XMM-Newton Science Analysis System


rgssources (rgssources-6.3.3) [xmmsas_20230412_1735-21.0.0]

Algorithm

  read parameters;

################# start format upgrade section.

  if (filemode eq 'modify') {
    # convert old-style source list if necessary:
    if (! instrument_supplied) {
      if (hasAttribute(set, 'INSTRUME')) {
        instrument = stringAttribute(oldListSet, 'INSTRUME');
      } else {
        # attempt to get it from file name:
if (! instrument_in_filename) {call error;}
      }
    }

    call CAL_setState(instrument=instrumentId);

    rename table to 'SRCLIST';
    get attitude from *_REF keywords;
    write_generic_keywords;
    if (writeobskwds) {write_observation_keywords;}
    if (writeexpkwds) {
      if (! exposure_supplied) {
        if (hasAttribute(set, 'EXP_ID')) {
          exposure = stringAttribute(oldListSet, 'EXP_ID');
        } else {
          # attempt to get it from file name:
if (! exposure_in_filename) {call error;}
        }
      }
    }

    # Convert columns:
    n_offaxis_sources = 0;
    foreach (source) {
      fixed_on_sky = true; # default
      process      = false; # default
      bkg_exclude  = false; # default
      if (old_label eq 'proposal') {
        new_label = 'PROPOSAL';
        new_ra    = old_ra;
        new_dec   = old_dec;

      } elsif (label eq 'onaxis') {
        new_label    = 'ON_AXIS';
        new_ra       = attitude_ra;
        new_dec      = attitude_dec;
        delta_disp   = 0;
        delta_xdsp   = 0;
        new_fov_phi  = 0;
        new_fov_r    = 0;
        fixed_on_sky = false;

      } elsif (label eq 'epic') {
        new_label = 'OLDEPIC'.id_band.ml_id_src;
        new_ra    = old_ra;
        new_dec   = old_dec;
        epic_file = number of bands found;

      } elsif (label eq 'offaxis') {
        n_offaxis_sources = n_offaxis_sources + 1;

        new_label    = 'OFFAXIS'.n_offaxis_sources;
        delta_disp   = rgs_disp;
        delta_xdsp   = rgs_xdsp;
        calculate new_fov_phi, new_fov_r;
        fixed_on_sky = false;

      } else { # assume is user-added source.

• Task objective: Reproduce the part of the rgssources algorithm that begins at the words "XMM-Newton Science Analysis" and ends after "format upgrade section.". The rows have no connection to the rgssources algorithm.

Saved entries
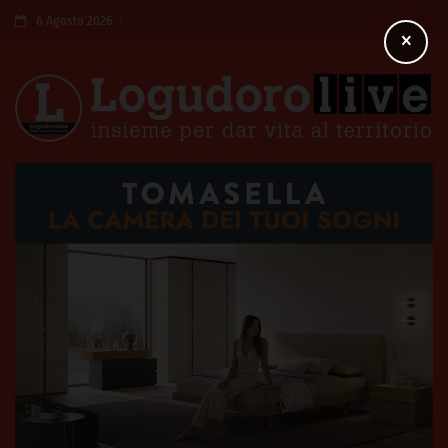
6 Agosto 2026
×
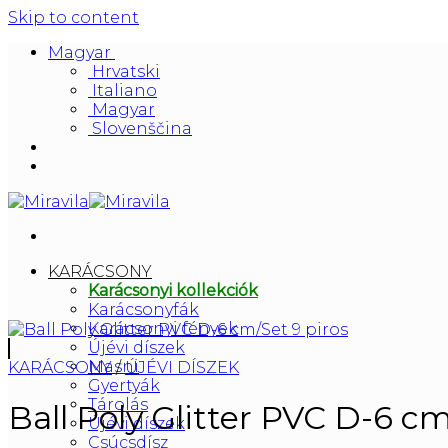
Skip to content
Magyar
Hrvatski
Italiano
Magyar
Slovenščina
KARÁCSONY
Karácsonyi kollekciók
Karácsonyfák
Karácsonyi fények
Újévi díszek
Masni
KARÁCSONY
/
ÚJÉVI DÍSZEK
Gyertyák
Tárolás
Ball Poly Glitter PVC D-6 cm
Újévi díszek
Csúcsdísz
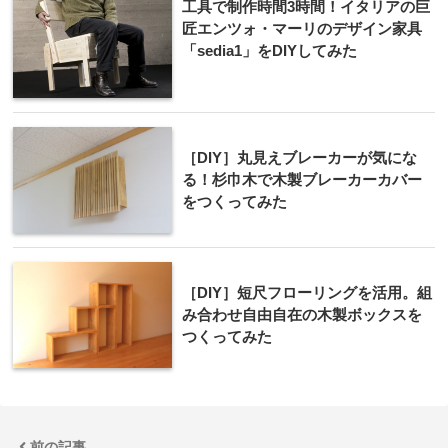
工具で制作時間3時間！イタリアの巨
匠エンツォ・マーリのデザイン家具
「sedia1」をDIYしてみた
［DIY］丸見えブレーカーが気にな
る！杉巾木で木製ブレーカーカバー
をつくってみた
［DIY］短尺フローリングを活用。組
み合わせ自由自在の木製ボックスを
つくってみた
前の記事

• Answer area:
XMM-Newton Science Analysis System


rgssources (rgssources-6.3.3) [xmmsas_20230412_1735-21.0.0]

Algorithm

  read parameters;

################# start format upgrade section.